3. Let’s say that 1 person caught the first-ever case of IMAGINE-1. Find Day 1 on your x-axis. Find the value 1 on your y-axis (just barely up from the bottom of your graph). Place a dot where the x-axis and y-axis meet. This shows that on Day 1, there is 1 new case of IMAGINE-1.
4. Now, we’ll move on to Day 2. Based on our R0 of 2, the first infected person would spread the disease to 2 other people during their infectious period. Now it’s time to tear up some paper! Get out your blank sheet of paper. Tear your sheet in half, representing that 2 new people now have the disease. Find Day 2 on your X-Axis, find where the value 2 falls on your Y-Axis, and plot this on your graph with a dot.
5. Tear your 2 pieces of paper in half again. How many pieces of paper do you have now? Plot this number above Day 3.
6. Repeat tearing your pieces and plotting your points for Days 4, 5, 6, and 7 (Note: Want to check if you’re on track? Look at the end of this document for the number of new cases each day.) Draw a line to connect one point to the next point.

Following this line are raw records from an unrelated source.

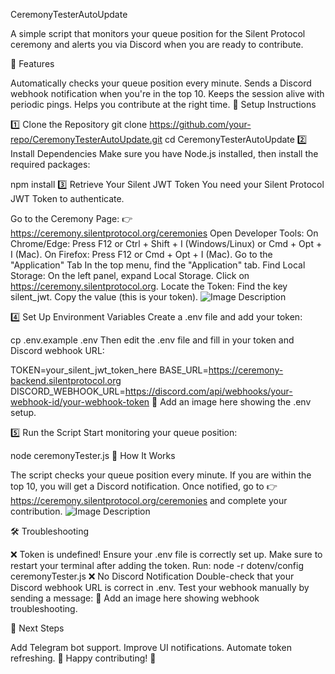 CeremonyTesterAutoUpdate

A simple script that monitors your queue position for the Silent Protocol ceremony and alerts you via Discord when you are ready to contribute.

📌 Features

Automatically checks your queue position every minute.
Sends a Discord webhook notification when you're in the top 10.
Keeps the session alive with periodic pings.
Helps you contribute at the right time.
🔧 Setup Instructions

1️⃣ Clone the Repository
git clone https://github.com/your-repo/CeremonyTesterAutoUpdate.git
cd CeremonyTesterAutoUpdate
2️⃣ Install Dependencies
Make sure you have Node.js installed, then install the required packages:

npm install
3️⃣ Retrieve Your Silent JWT Token
You need your Silent Protocol JWT Token to authenticate.

Go to the Ceremony Page:
👉 https://ceremony.silentprotocol.org/ceremonies
Open Developer Tools:
On Chrome/Edge: Press F12 or Ctrl + Shift + I (Windows/Linux) or Cmd + Opt + I (Mac).
On Firefox: Press F12 or Cmd + Opt + I (Mac).
Go to the "Application" Tab
In the top menu, find the "Application" tab.
Find Local Storage:
On the left panel, expand Local Storage.
Click on https://ceremony.silentprotocol.org.
Locate the Token:
Find the key silent_jwt.
Copy the value (this is your token).
![Image Description](https://i.postimg.cc/9f32ymXm/image.png)

4️⃣ Set Up Environment Variables
Create a .env file and add your token:

cp .env.example .env
Then edit the .env file and fill in your token and Discord webhook URL:

TOKEN=your_silent_jwt_token_here
BASE_URL=https://ceremony-backend.silentprotocol.org
DISCORD_WEBHOOK_URL=https://discord.com/api/webhooks/your-webhook-id/your-webhook-token
📌 Add an image here showing the .env setup.

5️⃣ Run the Script
Start monitoring your queue position:

node ceremonyTester.js
🔔 How It Works

The script checks your queue position every minute.
If you are within the top 10, you will get a Discord notification.
Once notified, go to 👉 https://ceremony.silentprotocol.org/ceremonies and complete your contribution.
![Image Description](https://i.postimg.cc/kGMqDTJW/image.png)

🛠️ Troubleshooting

❌ Token is undefined!
Ensure your .env file is correctly set up.
Make sure to restart your terminal after adding the token.
Run:
node -r dotenv/config ceremonyTester.js
❌ No Discord Notification
Double-check that your Discord webhook URL is correct in .env.
Test your webhook manually by sending a message:
📌 Add an image here showing webhook troubleshooting.

🎯 Next Steps

Add Telegram bot support.
Improve UI notifications.
Automate token refreshing.
🚀 Happy contributing! 🎉
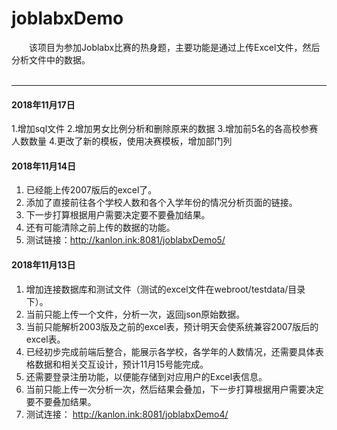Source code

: # joblabxDemo
&emsp;&emsp;该项目为参加Joblabx比赛的热身题，主要功能是通过上传Excel文件，然后分析文件中的数据。
<br/><br/>
<hr/>

#### 2018年11月17日
1.增加sql文件
2.增加男女比例分析和删除原来的数据
3.增加前5名的各高校参赛人数数量
4.更改了新的模板，使用决赛模板，增加部门列

#### 2018年11月14日
1. 已经能上传2007版后的excel了。
2. 添加了直接前往各个学校人数和各个入学年份的情况分析页面的链接。
3. 下一步打算根据用户需要决定要不要叠加结果。
4. 还有可能清除之前上传的数据的功能。
5. 测试链接：<a href="http://kanlon.ink:8081/joblabxDemo5/">http://kanlon.ink:8081/joblabxDemo5/</a>

#### 2018年11月13日

1. 增加连接数据库和测试文件（测试的excel文件在webroot/testdata/目录下）。
2. 当前只能上传一个文件，分析一次，返回json原始数据。
3. 当前只能解析2003版及之前的excel表，预计明天会使系统兼容2007版后的excel表。
4. 已经初步完成前端后整合，能展示各学校，各学年的人数情况，还需要具体表格数据和相关交互设计，预计11月15号能完成。
5. 还需要登录注册功能，以便能存储到对应用户的Excel表信息。
6. 当前只能上传一次分析一次，然后结果会叠加，下一步打算根据用户需要决定要不要叠加结果。
7. 测试连接：
<a href="http://kanlon.ink:8081/joblabxDemo4/">http://kanlon.ink:8081/joblabxDemo4/</a>
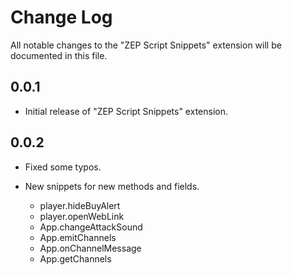 # Change Log

All notable changes to the "ZEP Script Snippets" extension will be documented in this file.

## 0.0.1

* Initial release of "ZEP Script Snippets" extension.

## 0.0.2

* Fixed some typos.
* New snippets for new methods and fields.

    * player.hideBuyAlert
    * player.openWebLink
    * App.changeAttackSound
    * App.emitChannels
    * App.onChannelMessage
    * App.getChannels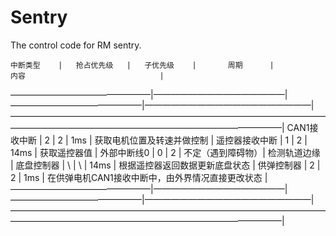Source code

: # Sentry
The control code for RM sentry.

	中断类型	|	抢占优先级	|	子优先级	|		周期		|								内容								|
————————————————|———————————————|———————————————|———————————————————|———————————————————————————————————————————————————————————————————|
  CAN1接收中断	|		2		|		2		|		 1ms		|					获取电机位置及转速并做控制						|
 遥控器接收中断	|		1		|		2		|		14ms	 	|							获取遥控器值							|
  外部中断线0	|		0		|		2		| 不定（遇到障碍物）|							检测轨道边缘							|
  底盘控制器	|		\		|		\		|		 14ms		|					根据遥控器返回数据更新底盘状态					|
  供弹控制器    |       2       |       2       |        1ms        |		  在供弹电机CAN1接收中断中，由外界情况直接更改状态			|
————————————————|———————————————|———————————————|———————————————————|———————————————————————————————————————————————————————————————————|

7. Now it’s time to get out your calculator! Multiply Day 7’s result by 2 to get your new number of cases on Day 8. Multiply that number by 2 to find your new cases on Day 9. Continue this process. How many new cases do you have on Day 15?
8. This model just showed us how many new cases there were on each day — not the total number of cases over the whole 15 days. Find the total number of cases by adding together all the new cases for each day.
9. Save your little pieces of paper for other crafts and activities!